Si nous tenons tant que cela à piocher dans le passé pour trouver des modèles à imiter afin de construire l’avenir, alors il suffit de plonger dans les livres d’histoire sérieux! Et encore, je ne pas suis sûre qu’il soit vraiment raisonnable de vouloir ainsi constamment regarder dans le rétroviseur pour aller vers l’avenir. En effet, nous avons alors tendance à chercher des personnalités dont la vie et les actions correspondent à nos valeurs, ce qui mène généralement à des torsions de l’histoire et à leur attribuer notre propre perspective éthique.  Attention! Je ne parle pas non plus d’ignorer le passé, mais plutôt d’éviter d’en faire une branche d’arbre de dernier recours avant la noyade! Il me semble alors évidemment encore plus déraisonnable de vouloir se raccrocher à des chimères hagiographiques pour garder la tête hors de l’eau. Etant illusoires, elles font alors de très mauvaises bouées!

Pour conclure:

Je n’ai donc aucune solution toute faite pour aider nos contemporains à se situer dans la “grande” Histoire. Mais, il me semble qu’une certaine forme de modestie serait la bienvenue. Et par modestie, j’entends de l’humilité face à la complexité du monde dans sa longue durée, pas de l’auto-dénigrement ou de l’auto-flagellation. Simplement, de même que la théorie de l’évolution a en quelques sortes fait descendre l’homme de son piédestal théologique et philosophique, de même une conception scientifique de l’histoire devrait permettre de ramener les événements historiques et la situation des “Nations” à des proportions plus exactes.
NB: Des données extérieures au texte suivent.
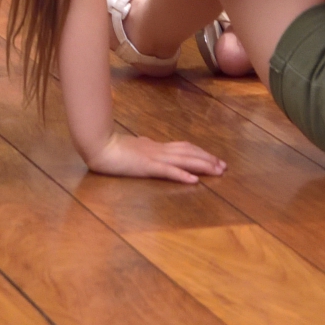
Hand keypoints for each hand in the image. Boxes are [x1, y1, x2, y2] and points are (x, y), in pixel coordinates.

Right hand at [85, 131, 225, 184]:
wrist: (99, 145)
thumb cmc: (112, 147)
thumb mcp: (132, 146)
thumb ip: (143, 147)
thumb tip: (149, 145)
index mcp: (155, 146)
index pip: (183, 147)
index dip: (200, 152)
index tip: (214, 158)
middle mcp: (159, 150)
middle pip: (188, 152)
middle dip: (207, 159)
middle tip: (224, 166)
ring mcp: (154, 157)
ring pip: (184, 160)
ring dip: (202, 165)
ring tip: (217, 171)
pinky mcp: (147, 167)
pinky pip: (168, 171)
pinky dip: (183, 175)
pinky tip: (194, 180)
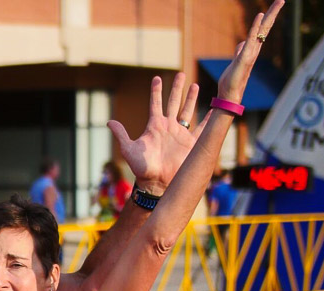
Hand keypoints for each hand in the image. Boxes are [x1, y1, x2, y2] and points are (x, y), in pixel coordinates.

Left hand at [108, 73, 202, 194]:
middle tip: (180, 74)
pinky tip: (214, 109)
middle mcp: (168, 127)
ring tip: (194, 84)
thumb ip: (121, 134)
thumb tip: (109, 122)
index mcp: (154, 126)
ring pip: (187, 111)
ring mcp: (181, 134)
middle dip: (176, 88)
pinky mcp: (192, 143)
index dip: (156, 91)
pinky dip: (209, 119)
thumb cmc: (142, 168)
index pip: (155, 104)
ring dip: (191, 98)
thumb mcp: (129, 149)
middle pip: (173, 102)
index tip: (157, 78)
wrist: (158, 182)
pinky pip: (203, 128)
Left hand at [217, 0, 283, 102]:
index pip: (261, 31)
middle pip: (266, 28)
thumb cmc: (231, 80)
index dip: (266, 19)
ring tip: (277, 3)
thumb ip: (239, 52)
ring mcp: (251, 53)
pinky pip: (251, 38)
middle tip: (282, 0)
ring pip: (262, 30)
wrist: (229, 94)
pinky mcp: (245, 57)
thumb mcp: (235, 61)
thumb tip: (242, 43)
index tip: (272, 7)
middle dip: (273, 13)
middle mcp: (254, 49)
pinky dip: (255, 26)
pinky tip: (259, 16)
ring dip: (269, 16)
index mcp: (252, 50)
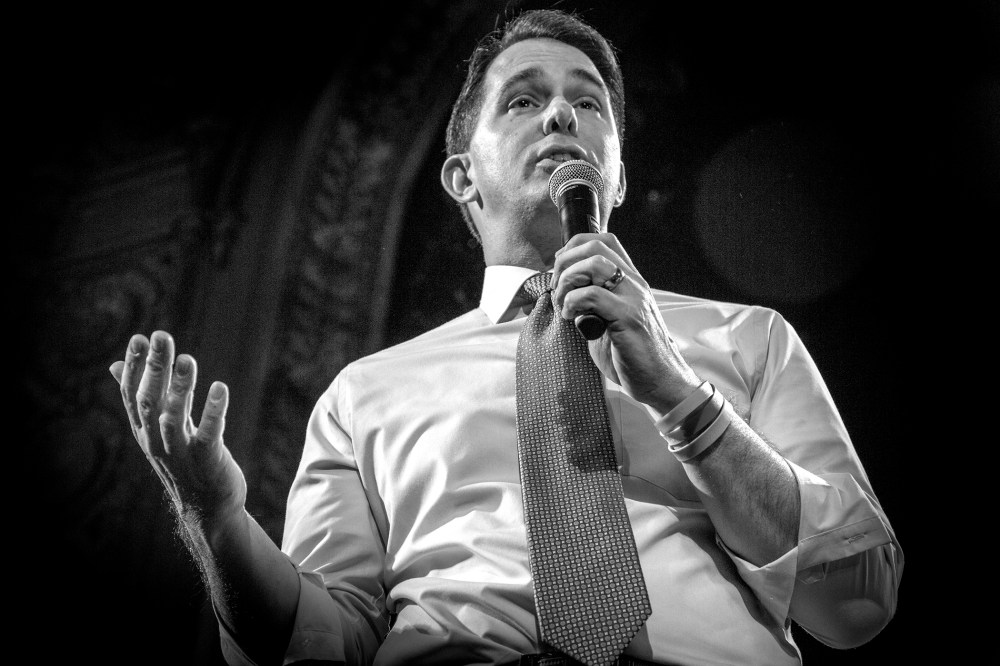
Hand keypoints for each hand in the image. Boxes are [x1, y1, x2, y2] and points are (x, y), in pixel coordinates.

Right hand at [110, 331, 246, 526]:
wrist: (208, 509)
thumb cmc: (184, 462)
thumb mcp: (158, 429)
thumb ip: (143, 397)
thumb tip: (113, 366)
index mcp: (144, 431)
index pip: (132, 395)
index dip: (134, 367)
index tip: (138, 338)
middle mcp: (157, 441)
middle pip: (151, 400)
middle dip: (155, 368)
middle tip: (162, 336)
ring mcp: (181, 453)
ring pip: (174, 417)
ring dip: (180, 387)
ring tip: (187, 359)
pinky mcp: (207, 461)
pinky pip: (208, 433)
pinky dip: (213, 411)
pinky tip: (220, 388)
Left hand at [550, 233, 700, 412]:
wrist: (660, 381)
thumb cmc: (631, 355)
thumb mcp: (608, 321)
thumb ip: (592, 304)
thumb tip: (561, 293)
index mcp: (630, 281)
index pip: (605, 241)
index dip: (575, 245)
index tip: (560, 267)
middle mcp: (634, 283)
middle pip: (595, 245)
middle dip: (565, 261)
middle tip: (557, 288)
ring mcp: (633, 298)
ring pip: (594, 264)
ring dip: (568, 280)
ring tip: (563, 304)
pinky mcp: (628, 317)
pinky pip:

Je ne suis pas pour une suppression des mythes historiques et hagiographiques de la transmission de la mémoire collective aux générations suivantes, mais je souhaite que nous les considérions pour ce qu’ils sont, c’est-à-dire des constructions légendaires symboliques dans une perspective moralisante, pas des faits historiques et donc pas des bases sur lesquels construire une politique contemporaine ou d’avenir. Rappeler que le courage, l’audace, le sacrifice de soi au bien commun, l’amour du travail bien fait, etc., sont des valeurs importantes, ne doit pas servir de prétexte pour ré-écrire les faits et réveiller un patriotisme paniqué et sans discernement. En effet, ces valeurs ne sont généralement pas l’exclusivité d’une seule Nation! Aimer son pays ne signifie pas s’aveugler sur ses défauts ou ses casseroles historiques, mais, au contraire, être conscient de ses facettes aussi bien positives que négatives, en restant bienveillant à son égard, sans tomber dans une complaisance aveugle, à l’instar de ces parents-poules qui refusent de voir que leurs adorables chérubins peuvent se transformer en affreux petits monstres urticants une fois hors de la maison. Aimer son pays ne signifie pas non plus l’exclure du reste du monde pour l’installer sur une sorte de pinacle arbitraire au-dessus des autres, mais au contraire garder à l’esprit qu’il appartient à une histoire humaine à laquelle il a participé, mais qui l’a aussi profondément façonné. Et dans le cas de la Suisse, c’est vraiment particulièrement manifeste!

Et par pitié, arrêtons d’être fiers de ce qu’ont fait nos ancêtres (si ce sont bien les nôtres, en plus)! Nous n’y avons en rien contribué, puisque nous n’étions même pas nés! Au mieux, nous en profitons encore aujourd’hui! Et je ne vois pas en quoi nous pourrions tirer le moindre crédit de cette jouissance! Par contre, lorsque ces avantages ont été obtenus de manière déloyale (selon le cadre légal et moral de l’époque), nous avons alors une part de responsabilité si nous refusons de voir la réalité de l’acquisition de ces bienfaits! Et oui, c’est pô juste, mais c’est comme ça!  Soyons fiers de ce que NOUS, en tant qu’individus contemporains, avons fait pour le bien commun du pays, si nous avons accompli quoi que ce soit dans ce sens! Sinon, inutile de plastronner une fierté patriotique usurpée, c’est complètement ridicule et vain!